(RECORDS FOR THIS TASK begins)
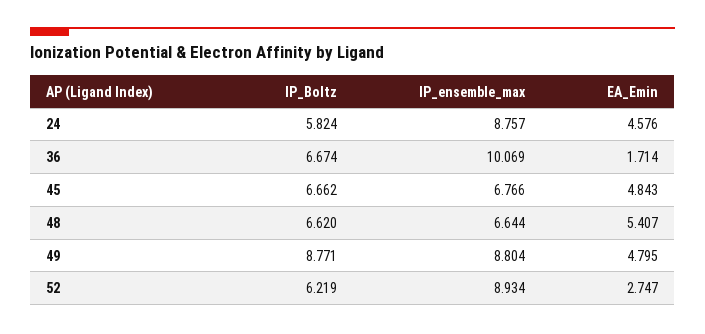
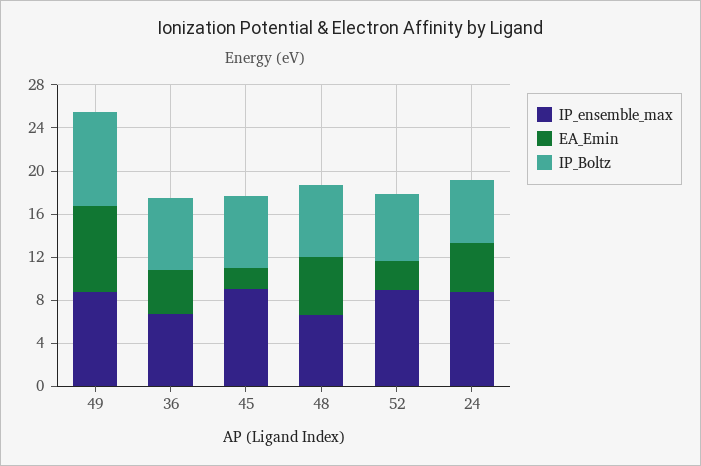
  {
    "IP_Boltz": {
      "24": 5.824,
      "36": 6.674,
      "45": 6.662,
      "48": 6.62,
      "49": 8.771,
      "52": 6.219
    },
    "IP_ensemble_max": {
      "24": 8.757,
-     "36": 10.069,
+     "36": 7,
-     "45": 6.766,
+     "45": 9,
      "48": 6.644,
      "49": 8.804,
      "52": 8.934
    },
    "EA_Emin": {
      "24": 4.576,
-     "36": 1.714,
+     "36": 4,
-     "45": 4.843,
+     "45": 2,
      "48": 5.407,
-     "49": 4.795,
+     "49": 8,
      "52": 2.747
    }
  }

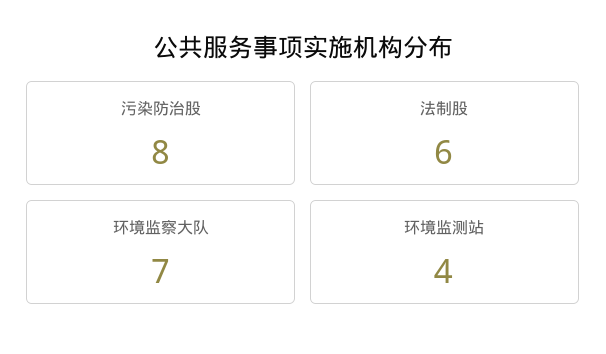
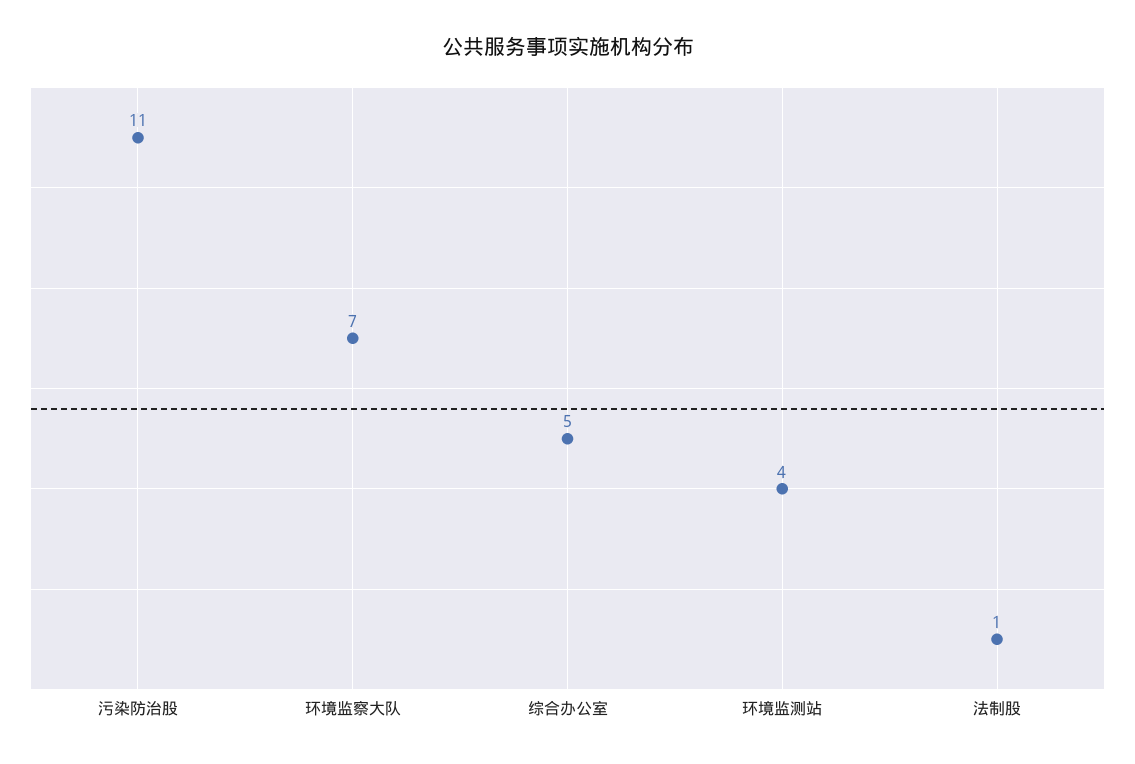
  {
-   "污染防治股": 8,
+   "污染防治股": 11,
-   "法制股": 6,
+   "法制股": 1,
    "环境监察大队": 7,
-   "环境监测站": 4
+   "环境监测站": 4,
+   "综合办公室": 5
  }

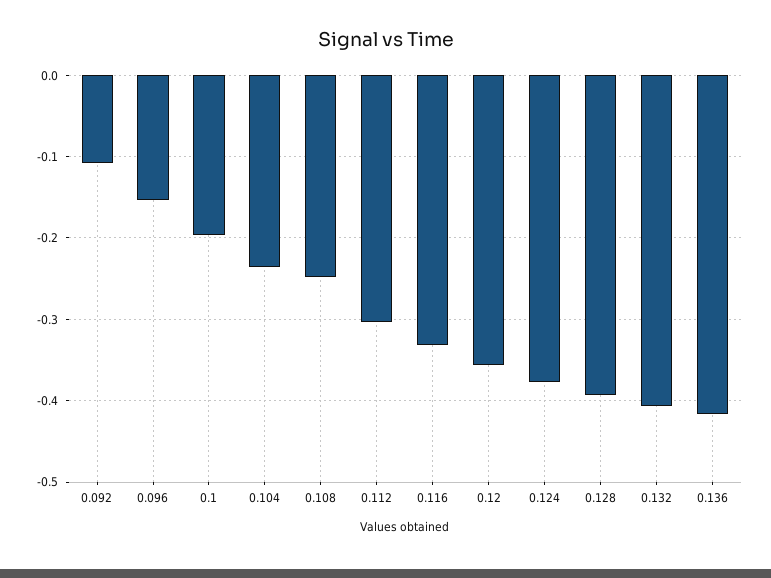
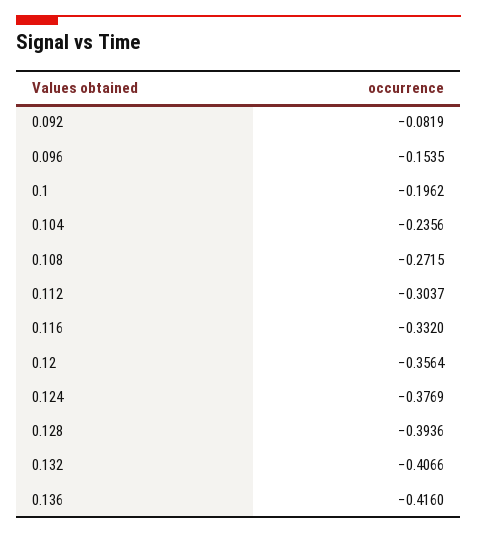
  {
-   "0.092": -0.11,
+   "0.092": -0.0819,
    "0.096": -0.1535,
    "0.1": -0.1962,
    "0.104": -0.2356,
-   "0.108": -0.25,
+   "0.108": -0.2715,
    "0.112": -0.3037,
    "0.116": -0.332,
    "0.12": -0.3564,
    "0.124": -0.3769,
    "0.128": -0.3936,
    "0.132": -0.4066,
    "0.136": -0.416
  }

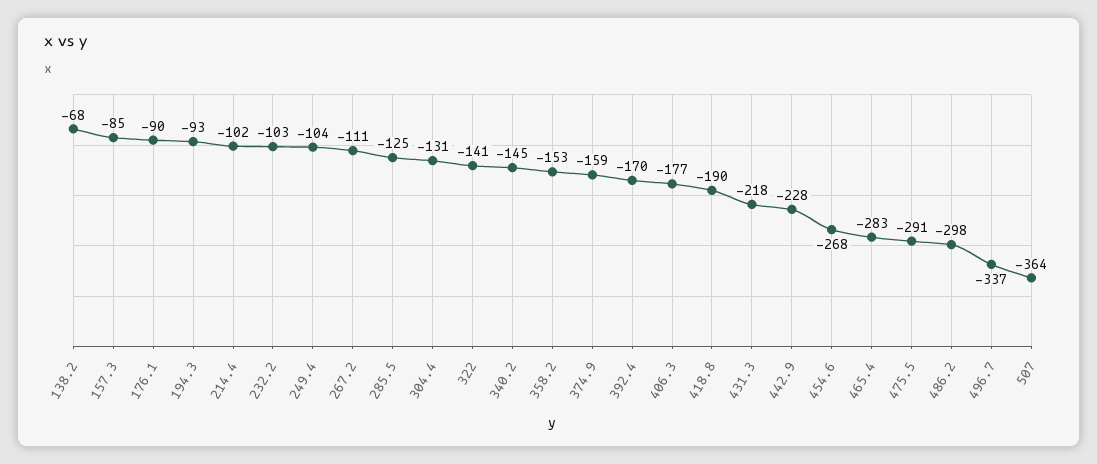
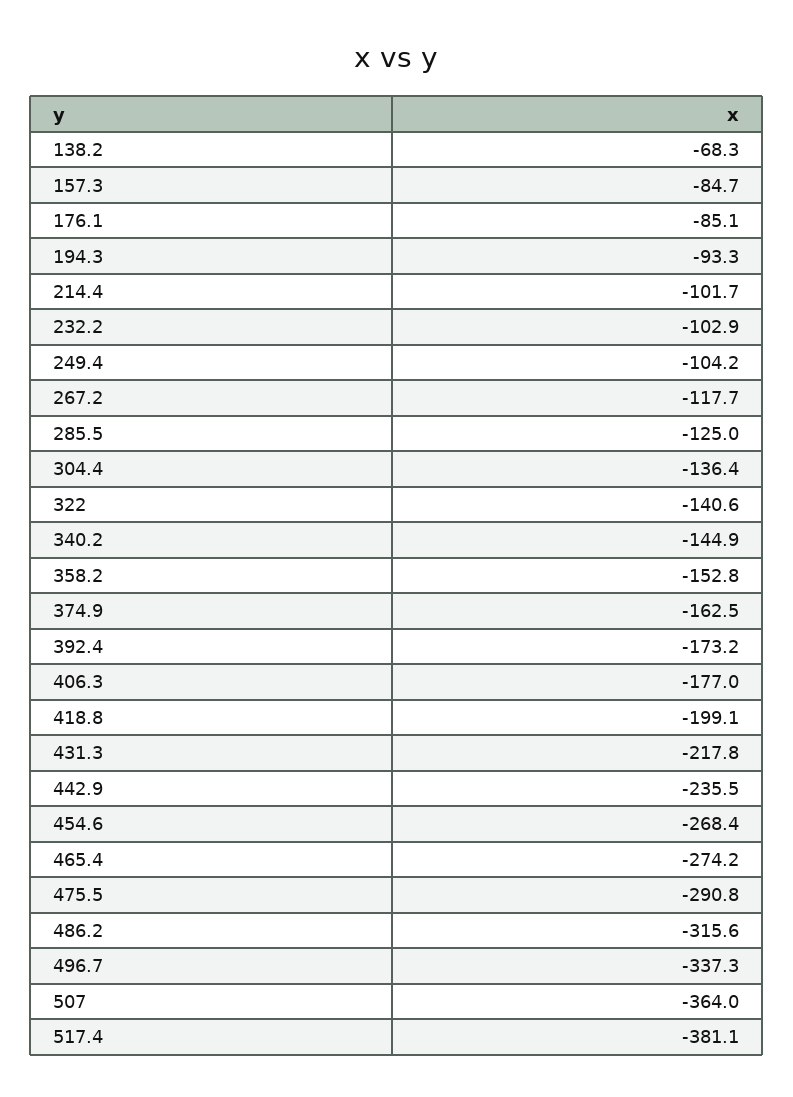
  {
    "138.2": -68.3,
    "157.3": -84.7,
-   "176.1": -90,
+   "176.1": -85.1,
    "194.3": -93.3,
    "214.4": -101.7,
    "232.2": -102.9,
    "249.4": -104.2,
-   "267.2": -111,
+   "267.2": -117.7,
    "285.5": -125,
-   "304.4": -131,
+   "304.4": -136.4,
    "322": -140.6,
    "340.2": -144.9,
    "358.2": -152.8,
-   "374.9": -159,
+   "374.9": -162.5,
-   "392.4": -170,
+   "392.4": -173.2,
    "406.3": -177,
-   "418.8": -190,
+   "418.8": -199.1,
    "431.3": -217.8,
-   "442.9": -228,
+   "442.9": -235.5,
    "454.6": -268.4,
-   "465.4": -283,
+   "465.4": -274.2,
    "475.5": -290.8,
-   "486.2": -298,
+   "486.2": -315.6,
    "496.7": -337.3,
-   "507": -364
+   "507": -364,
+   "517.4": -381.1
  }

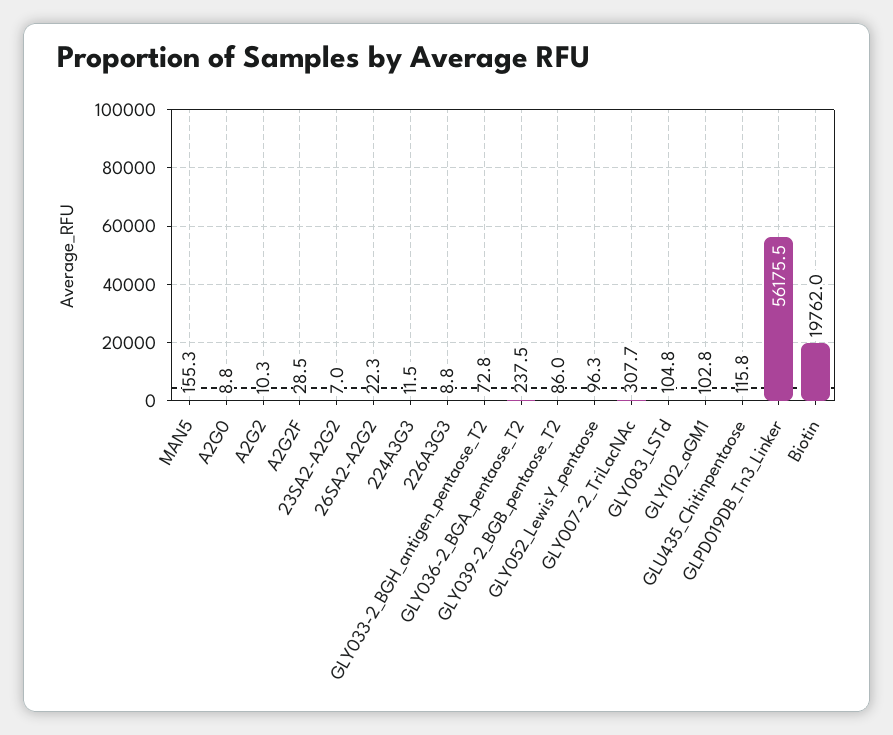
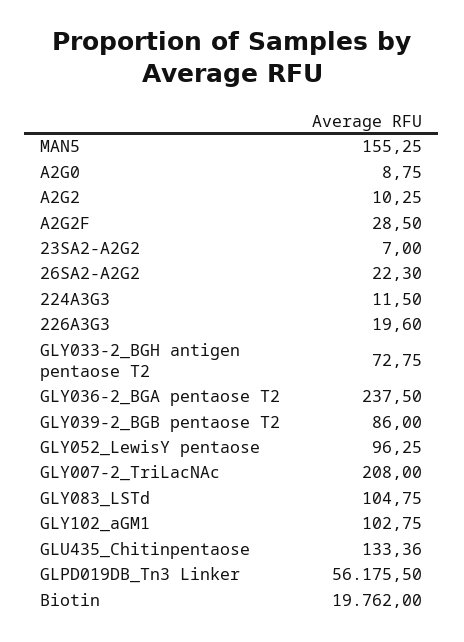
  {
    "MAN5": 155.25,
    "A2G0": 8.75,
    "A2G2": 10.25,
    "A2G2F": 28.5,
    "23SA2-A2G2": 7,
    "26SA2-A2G2": 22.3,
    "224A3G3": 11.5,
-   "226A3G3": 8.8,
+   "226A3G3": 19.6,
    "GLY033-2_BGH_antigen_pentaose_T2": 72.75,
    "GLY036-2_BGA_pentaose_T2": 237.5,
    "GLY039-2_BGB_pentaose_T2": 86,
    "GLY052_LewisY_pentaose": 96.25,
-   "GLY007-2_TriLacNAc": 307.7,
+   "GLY007-2_TriLacNAc": 208,
    "GLY083_LSTd": 104.75,
    "GLY102_aGM1": 102.75,
-   "GLU435_Chitinpentaose": 115.8,
+   "GLU435_Chitinpentaose": 133.36,
    "GLPD019DB_Tn3_Linker": 56175.5,
    "Biotin": 19762
  }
(RECORDS FOR THIS TASK ends)
▸ **EXERCISE DESCRIPTION**: Please repeat everything in the data above except the pictures, exactly as it reads.

▸ **EXERCISE RESPONSE**:
  {
    "IP_Boltz": {
      "24": 5.824,
      "36": 6.674,
      "45": 6.662,
      "48": 6.62,
      "49": 8.771,
      "52": 6.219
    },
    "IP_ensemble_max": {
      "24": 8.757,
-     "36": 10.069,
+     "36": 7,
-     "45": 6.766,
+     "45": 9,
      "48": 6.644,
      "49": 8.804,
      "52": 8.934
    },
    "EA_Emin": {
      "24": 4.576,
-     "36": 1.714,
+     "36": 4,
-     "45": 4.843,
+     "45": 2,
      "48": 5.407,
-     "49": 4.795,
+     "49": 8,
      "52": 2.747
    }
  }

  {
-   "污染防治股": 8,
+   "污染防治股": 11,
-   "法制股": 6,
+   "法制股": 1,
    "环境监察大队": 7,
-   "环境监测站": 4
+   "环境监测站": 4,
+   "综合办公室": 5
  }

  {
-   "0.092": -0.11,
+   "0.092": -0.0819,
    "0.096": -0.1535,
    "0.1": -0.1962,
    "0.104": -0.2356,
-   "0.108": -0.25,
+   "0.108": -0.2715,
    "0.112": -0.3037,
    "0.116": -0.332,
    "0.12": -0.3564,
    "0.124": -0.3769,
    "0.128": -0.3936,
    "0.132": -0.4066,
    "0.136": -0.416
  }

  {
    "138.2": -68.3,
    "157.3": -84.7,
-   "176.1": -90,
+   "176.1": -85.1,
    "194.3": -93.3,
    "214.4": -101.7,
    "232.2": -102.9,
    "249.4": -104.2,
-   "267.2": -111,
+   "267.2": -117.7,
    "285.5": -125,
-   "304.4": -131,
+   "304.4": -136.4,
    "322": -140.6,
    "340.2": -144.9,
    "358.2": -152.8,
-   "374.9": -159,
+   "374.9": -162.5,
-   "392.4": -170,
+   "392.4": -173.2,
    "406.3": -177,
-   "418.8": -190,
+   "418.8": -199.1,
    "431.3": -217.8,
-   "442.9": -228,
+   "442.9": -235.5,
    "454.6": -268.4,
-   "465.4": -283,
+   "465.4": -274.2,
    "475.5": -290.8,
-   "486.2": -298,
+   "486.2": -315.6,
    "496.7": -337.3,
-   "507": -364
+   "507": -364,
+   "517.4": -381.1
  }

  {
    "MAN5": 155.25,
    "A2G0": 8.75,
    "A2G2": 10.25,
    "A2G2F": 28.5,
    "23SA2-A2G2": 7,
    "26SA2-A2G2": 22.3,
    "224A3G3": 11.5,
-   "226A3G3": 8.8,
+   "226A3G3": 19.6,
    "GLY033-2_BGH_antigen_pentaose_T2": 72.75,
    "GLY036-2_BGA_pentaose_T2": 237.5,
    "GLY039-2_BGB_pentaose_T2": 86,
    "GLY052_LewisY_pentaose": 96.25,
-   "GLY007-2_TriLacNAc": 307.7,
+   "GLY007-2_TriLacNAc": 208,
    "GLY083_LSTd": 104.75,
    "GLY102_aGM1": 102.75,
-   "GLU435_Chitinpentaose": 115.8,
+   "GLU435_Chitinpentaose": 133.36,
    "GLPD019DB_Tn3_Linker": 56175.5,
    "Biotin": 19762
  }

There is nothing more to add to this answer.